The largest donation to the two pro-Haley accounts, set up by the Republican Governors, came from cigarette-maker Reynolds American, which contributed $125,000 to the RGA South Carolina IE, or independent expenditure, PAC. That group filed its initial paperwork with the State Ethics Commission just days prior to the election. It spent about $205,000 on media.

The large Reynolds American donation, and four others to the RGA South Carolina IE PAC, took advantage of a federal judge’s September ruling that struck down campaign contribution limits on PACs and other third-party groups in South Carolina. Efforts to reach Reynolds American were unsuccessful.

Haley and Sheheen were on opposite sides of the state cigarette tax debate last year. Sheheen supported the 50-cent-a-pack tax hike that became law last year; Haley opposed it. As governor, she has pledged to oppose any tax hikes.

A second Republican Governors fund spent almost $700,000 on Haley’s behalf.

It received donations from some of the biggest names in business: conglomerate General Electric, oil company Exxon Mobil, retailer Wal-Mart, carmaker Nissan, drugmakers Eli Lilly and Pfizer, restaurant operator Waffle House, cable company Comcast and Baltimore Ravens owner Steven Bisciotti.

Now that Haley’s on a crusade to gut Medicaid, I’m betting Eli Lilly and Pfizer are wishing they’d considered donating to her opponent.  It is pretty weird that a Republican candidate in South Carolina needed so much help financing a top-of-the-ticket campaign.  People like donating to campaigns that are likely to win, and a Republican nominee in a Republican state in a Republican tidal wave year, well…

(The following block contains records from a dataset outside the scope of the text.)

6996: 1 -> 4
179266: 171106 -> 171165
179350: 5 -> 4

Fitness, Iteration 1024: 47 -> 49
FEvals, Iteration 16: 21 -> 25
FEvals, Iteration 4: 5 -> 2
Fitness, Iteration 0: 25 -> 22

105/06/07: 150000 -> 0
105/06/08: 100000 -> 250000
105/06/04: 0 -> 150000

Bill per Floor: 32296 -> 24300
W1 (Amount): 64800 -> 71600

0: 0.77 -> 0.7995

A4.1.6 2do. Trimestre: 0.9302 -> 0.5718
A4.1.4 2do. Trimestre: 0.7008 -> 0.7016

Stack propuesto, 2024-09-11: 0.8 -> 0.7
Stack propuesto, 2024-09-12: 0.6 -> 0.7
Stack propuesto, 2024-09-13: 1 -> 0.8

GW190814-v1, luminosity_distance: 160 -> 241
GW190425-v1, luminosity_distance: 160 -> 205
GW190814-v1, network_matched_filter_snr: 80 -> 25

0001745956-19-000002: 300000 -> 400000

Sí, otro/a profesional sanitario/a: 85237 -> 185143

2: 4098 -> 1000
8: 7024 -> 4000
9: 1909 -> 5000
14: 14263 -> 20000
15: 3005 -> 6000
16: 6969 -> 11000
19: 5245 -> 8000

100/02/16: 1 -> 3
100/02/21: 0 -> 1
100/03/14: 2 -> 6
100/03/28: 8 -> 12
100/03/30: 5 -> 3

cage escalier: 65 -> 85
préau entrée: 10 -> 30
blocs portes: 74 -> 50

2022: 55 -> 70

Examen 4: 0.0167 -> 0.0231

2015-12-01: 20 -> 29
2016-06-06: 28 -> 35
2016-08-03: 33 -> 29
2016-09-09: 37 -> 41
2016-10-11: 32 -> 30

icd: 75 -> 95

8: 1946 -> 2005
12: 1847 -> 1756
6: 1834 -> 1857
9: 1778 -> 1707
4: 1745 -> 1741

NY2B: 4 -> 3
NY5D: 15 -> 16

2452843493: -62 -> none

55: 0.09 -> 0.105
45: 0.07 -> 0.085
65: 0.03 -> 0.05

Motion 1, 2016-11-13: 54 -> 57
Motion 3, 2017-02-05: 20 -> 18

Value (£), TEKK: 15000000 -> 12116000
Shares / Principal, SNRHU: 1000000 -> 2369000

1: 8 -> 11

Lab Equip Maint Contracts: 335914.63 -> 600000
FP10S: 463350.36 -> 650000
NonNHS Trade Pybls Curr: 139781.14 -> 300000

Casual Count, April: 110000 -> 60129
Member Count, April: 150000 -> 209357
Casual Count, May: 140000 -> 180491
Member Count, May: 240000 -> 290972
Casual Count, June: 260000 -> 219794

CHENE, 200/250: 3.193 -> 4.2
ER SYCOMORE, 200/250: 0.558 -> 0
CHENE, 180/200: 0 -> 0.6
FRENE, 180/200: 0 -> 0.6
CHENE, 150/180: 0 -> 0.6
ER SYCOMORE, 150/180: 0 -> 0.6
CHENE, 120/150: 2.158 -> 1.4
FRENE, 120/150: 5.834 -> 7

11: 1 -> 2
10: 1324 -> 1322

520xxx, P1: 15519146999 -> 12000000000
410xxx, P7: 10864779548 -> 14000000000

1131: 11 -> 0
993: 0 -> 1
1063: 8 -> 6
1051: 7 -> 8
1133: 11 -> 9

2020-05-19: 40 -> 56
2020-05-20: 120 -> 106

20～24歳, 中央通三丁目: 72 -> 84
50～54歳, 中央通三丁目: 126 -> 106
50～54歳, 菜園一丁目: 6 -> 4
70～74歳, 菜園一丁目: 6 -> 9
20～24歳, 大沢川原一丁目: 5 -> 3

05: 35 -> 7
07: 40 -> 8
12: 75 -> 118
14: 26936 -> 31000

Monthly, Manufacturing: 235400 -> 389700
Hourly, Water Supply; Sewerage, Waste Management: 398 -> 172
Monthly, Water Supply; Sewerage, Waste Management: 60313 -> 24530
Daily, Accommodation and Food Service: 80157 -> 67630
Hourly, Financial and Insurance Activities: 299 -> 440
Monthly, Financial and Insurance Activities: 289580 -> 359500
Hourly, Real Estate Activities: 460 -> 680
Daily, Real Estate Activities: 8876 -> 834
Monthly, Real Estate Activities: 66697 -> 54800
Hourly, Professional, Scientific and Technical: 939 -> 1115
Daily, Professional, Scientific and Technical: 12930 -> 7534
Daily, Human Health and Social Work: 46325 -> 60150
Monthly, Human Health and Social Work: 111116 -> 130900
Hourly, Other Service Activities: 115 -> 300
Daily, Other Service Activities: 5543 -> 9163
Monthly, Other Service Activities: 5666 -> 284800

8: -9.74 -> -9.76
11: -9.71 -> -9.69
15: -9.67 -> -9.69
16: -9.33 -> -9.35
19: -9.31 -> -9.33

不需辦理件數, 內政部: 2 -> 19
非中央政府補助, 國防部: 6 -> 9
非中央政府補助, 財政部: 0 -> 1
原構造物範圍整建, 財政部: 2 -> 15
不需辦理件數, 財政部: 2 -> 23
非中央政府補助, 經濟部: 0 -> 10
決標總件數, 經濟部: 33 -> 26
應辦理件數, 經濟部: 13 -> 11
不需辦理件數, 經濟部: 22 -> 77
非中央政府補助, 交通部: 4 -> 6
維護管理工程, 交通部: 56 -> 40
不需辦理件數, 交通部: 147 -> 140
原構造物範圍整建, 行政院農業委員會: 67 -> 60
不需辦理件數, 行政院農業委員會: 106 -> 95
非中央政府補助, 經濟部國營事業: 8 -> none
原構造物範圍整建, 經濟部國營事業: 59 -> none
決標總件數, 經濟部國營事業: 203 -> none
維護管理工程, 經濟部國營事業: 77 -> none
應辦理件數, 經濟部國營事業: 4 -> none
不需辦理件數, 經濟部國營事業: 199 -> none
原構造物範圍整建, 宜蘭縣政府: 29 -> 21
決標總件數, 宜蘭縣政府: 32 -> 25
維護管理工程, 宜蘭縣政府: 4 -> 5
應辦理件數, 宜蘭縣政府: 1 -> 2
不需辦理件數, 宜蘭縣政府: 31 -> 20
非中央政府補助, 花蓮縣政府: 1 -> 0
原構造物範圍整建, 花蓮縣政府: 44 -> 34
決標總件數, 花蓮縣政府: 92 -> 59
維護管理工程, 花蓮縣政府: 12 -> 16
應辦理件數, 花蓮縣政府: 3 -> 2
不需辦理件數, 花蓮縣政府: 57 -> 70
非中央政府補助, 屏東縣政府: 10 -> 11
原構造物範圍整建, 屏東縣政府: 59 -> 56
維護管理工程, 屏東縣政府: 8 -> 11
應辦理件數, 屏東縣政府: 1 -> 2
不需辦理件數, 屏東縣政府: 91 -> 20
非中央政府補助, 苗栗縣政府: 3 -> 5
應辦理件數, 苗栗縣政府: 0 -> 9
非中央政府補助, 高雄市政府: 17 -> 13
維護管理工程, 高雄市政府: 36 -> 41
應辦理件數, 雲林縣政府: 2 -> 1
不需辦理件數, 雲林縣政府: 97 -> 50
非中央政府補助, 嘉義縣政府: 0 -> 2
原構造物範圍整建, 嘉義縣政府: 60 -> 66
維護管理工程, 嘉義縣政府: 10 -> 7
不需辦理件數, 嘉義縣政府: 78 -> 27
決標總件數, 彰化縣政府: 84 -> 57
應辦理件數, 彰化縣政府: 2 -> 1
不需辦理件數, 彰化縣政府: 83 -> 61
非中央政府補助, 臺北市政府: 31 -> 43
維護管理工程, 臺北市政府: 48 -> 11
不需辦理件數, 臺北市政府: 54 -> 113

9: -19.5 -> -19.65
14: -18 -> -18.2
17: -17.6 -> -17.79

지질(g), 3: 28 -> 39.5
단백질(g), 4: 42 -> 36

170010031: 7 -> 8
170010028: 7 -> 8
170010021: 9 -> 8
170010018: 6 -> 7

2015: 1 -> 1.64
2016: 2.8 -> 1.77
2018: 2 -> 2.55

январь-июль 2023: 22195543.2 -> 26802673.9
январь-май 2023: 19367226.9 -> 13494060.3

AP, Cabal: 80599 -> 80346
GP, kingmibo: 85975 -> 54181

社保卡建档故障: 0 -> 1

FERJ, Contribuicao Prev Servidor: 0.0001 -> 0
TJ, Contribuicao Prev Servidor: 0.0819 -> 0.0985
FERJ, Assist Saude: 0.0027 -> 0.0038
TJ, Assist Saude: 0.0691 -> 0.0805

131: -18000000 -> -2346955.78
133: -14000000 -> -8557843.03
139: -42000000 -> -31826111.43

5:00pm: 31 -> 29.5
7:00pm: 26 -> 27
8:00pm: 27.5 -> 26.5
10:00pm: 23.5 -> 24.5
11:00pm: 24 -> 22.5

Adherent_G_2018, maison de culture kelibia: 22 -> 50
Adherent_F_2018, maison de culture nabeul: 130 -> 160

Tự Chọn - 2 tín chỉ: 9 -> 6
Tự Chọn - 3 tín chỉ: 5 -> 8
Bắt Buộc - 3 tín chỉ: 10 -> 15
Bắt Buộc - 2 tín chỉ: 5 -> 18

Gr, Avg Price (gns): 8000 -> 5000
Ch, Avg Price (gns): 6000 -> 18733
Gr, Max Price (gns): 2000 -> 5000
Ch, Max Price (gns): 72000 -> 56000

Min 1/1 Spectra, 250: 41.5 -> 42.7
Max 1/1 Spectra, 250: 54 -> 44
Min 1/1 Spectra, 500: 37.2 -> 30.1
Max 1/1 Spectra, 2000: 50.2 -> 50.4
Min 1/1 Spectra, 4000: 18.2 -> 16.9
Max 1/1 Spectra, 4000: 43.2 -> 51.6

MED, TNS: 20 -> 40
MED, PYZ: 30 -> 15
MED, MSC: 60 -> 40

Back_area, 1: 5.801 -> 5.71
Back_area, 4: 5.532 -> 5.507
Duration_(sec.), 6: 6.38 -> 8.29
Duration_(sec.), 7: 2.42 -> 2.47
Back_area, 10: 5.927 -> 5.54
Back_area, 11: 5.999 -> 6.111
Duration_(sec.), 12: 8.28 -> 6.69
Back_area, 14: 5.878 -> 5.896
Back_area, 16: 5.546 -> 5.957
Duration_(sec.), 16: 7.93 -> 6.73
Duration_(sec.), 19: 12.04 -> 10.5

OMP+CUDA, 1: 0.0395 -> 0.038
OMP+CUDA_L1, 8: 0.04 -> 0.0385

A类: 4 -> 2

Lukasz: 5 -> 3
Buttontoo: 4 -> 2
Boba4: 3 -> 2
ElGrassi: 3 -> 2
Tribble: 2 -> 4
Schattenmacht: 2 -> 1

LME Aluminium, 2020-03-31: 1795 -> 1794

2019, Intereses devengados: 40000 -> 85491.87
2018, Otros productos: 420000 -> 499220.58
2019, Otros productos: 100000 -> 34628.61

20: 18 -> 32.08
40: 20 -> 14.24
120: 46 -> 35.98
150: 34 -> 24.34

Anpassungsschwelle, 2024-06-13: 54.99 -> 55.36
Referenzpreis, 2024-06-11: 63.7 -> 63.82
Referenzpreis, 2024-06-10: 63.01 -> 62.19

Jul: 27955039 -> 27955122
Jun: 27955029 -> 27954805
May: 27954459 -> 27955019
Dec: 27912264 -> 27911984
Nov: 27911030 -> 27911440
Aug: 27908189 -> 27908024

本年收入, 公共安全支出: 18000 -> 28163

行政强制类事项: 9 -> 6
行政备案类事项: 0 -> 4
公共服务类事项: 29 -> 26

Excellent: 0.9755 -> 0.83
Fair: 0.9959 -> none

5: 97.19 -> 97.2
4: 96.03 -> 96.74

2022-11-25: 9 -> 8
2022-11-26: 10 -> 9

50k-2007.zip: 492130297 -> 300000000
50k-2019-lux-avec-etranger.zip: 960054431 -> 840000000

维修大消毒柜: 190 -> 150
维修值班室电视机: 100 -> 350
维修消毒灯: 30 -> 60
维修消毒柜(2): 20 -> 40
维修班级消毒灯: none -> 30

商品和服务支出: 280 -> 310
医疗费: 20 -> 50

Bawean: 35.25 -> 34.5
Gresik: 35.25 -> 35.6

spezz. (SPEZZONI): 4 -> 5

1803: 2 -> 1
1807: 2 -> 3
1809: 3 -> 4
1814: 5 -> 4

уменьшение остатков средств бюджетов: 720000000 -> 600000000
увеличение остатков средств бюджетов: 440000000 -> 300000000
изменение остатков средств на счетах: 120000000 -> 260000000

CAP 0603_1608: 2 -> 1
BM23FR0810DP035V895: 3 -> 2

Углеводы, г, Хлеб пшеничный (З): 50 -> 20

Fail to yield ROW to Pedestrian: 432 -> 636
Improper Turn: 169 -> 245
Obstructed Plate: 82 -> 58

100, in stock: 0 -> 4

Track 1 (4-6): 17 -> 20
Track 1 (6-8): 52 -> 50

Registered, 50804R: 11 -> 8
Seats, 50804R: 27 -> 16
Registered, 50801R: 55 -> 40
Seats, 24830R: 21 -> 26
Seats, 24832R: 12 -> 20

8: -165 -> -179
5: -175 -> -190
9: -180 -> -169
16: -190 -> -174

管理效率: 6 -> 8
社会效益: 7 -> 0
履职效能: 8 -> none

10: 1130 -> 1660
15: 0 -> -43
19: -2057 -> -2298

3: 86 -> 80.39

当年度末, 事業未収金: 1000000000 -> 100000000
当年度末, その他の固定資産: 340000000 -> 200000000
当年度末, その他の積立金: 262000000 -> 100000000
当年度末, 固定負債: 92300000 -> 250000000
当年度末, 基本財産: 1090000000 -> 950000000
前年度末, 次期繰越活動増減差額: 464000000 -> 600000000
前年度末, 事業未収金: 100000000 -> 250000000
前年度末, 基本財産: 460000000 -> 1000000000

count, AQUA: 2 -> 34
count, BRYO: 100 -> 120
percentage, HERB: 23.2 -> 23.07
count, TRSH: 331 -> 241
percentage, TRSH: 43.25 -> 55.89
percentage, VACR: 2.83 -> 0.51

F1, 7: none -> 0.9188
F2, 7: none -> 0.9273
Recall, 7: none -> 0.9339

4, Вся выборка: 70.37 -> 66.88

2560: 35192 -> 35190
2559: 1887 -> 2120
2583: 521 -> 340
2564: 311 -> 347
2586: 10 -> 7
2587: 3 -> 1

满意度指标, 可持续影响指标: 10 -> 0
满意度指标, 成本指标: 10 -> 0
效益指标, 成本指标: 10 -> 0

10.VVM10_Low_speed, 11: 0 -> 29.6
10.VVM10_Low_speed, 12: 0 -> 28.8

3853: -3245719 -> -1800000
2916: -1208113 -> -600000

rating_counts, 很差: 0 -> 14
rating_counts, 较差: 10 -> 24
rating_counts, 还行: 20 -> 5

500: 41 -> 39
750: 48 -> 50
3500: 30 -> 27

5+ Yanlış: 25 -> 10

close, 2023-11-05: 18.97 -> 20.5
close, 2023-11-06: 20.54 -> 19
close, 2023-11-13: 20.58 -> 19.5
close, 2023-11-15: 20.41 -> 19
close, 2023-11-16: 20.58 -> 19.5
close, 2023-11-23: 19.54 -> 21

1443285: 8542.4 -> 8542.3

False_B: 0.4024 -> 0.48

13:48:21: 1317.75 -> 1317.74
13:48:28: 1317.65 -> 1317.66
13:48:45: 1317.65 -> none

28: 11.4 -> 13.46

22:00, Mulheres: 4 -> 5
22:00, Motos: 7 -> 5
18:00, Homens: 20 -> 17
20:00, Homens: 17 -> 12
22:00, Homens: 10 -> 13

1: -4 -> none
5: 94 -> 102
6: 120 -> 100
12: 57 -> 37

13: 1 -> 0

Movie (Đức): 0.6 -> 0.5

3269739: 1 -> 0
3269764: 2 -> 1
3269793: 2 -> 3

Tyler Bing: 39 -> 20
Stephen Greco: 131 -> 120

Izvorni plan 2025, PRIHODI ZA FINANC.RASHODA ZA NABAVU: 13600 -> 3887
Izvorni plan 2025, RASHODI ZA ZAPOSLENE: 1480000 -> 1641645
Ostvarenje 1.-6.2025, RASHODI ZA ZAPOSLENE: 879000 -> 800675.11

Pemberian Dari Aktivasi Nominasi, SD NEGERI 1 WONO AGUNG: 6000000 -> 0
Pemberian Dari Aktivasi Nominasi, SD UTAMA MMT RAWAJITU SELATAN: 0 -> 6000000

  • 15 year old Midlands doggie, Jonnie Girl, woke up her owner by licking her to alert the owner that their house was on fire.  They escaped safely.
  • Greg Hambrick of the Charleston City Paper takes on Senator Jim DeMint for DeMint’s assault on Sesame Street.
  • A Spartanburg woman was arrested after stealing copper vases from graves in a cemetery. Police chased her into a briar patch. Owwwwww.  (Pretty sure there’s an Uncle Remus joke in there somewhere.)
  • Is Haley’s honeymoon with the legislature over?  Last week the Senate Judiciary Committee voted down Haley’s preferred legislation on her signature issue of stricter on-the-record voting measures after she made the unusual move of attending the committee meeting to make her case for her preferred bill.  An observer relayed to me that the committee’s vote seemed to have more to do with rebuffing Haley’s finger-wagging and borderline belligerent tone than it did anything to do with their unwillingness to agree to more stringent on-the-record voting rules.  (I wasn’t there, so I have no idea whether or not that was the case.  I’m all for more transparency in government, but I also don’t think it’s the most pressing issue at hand right now.)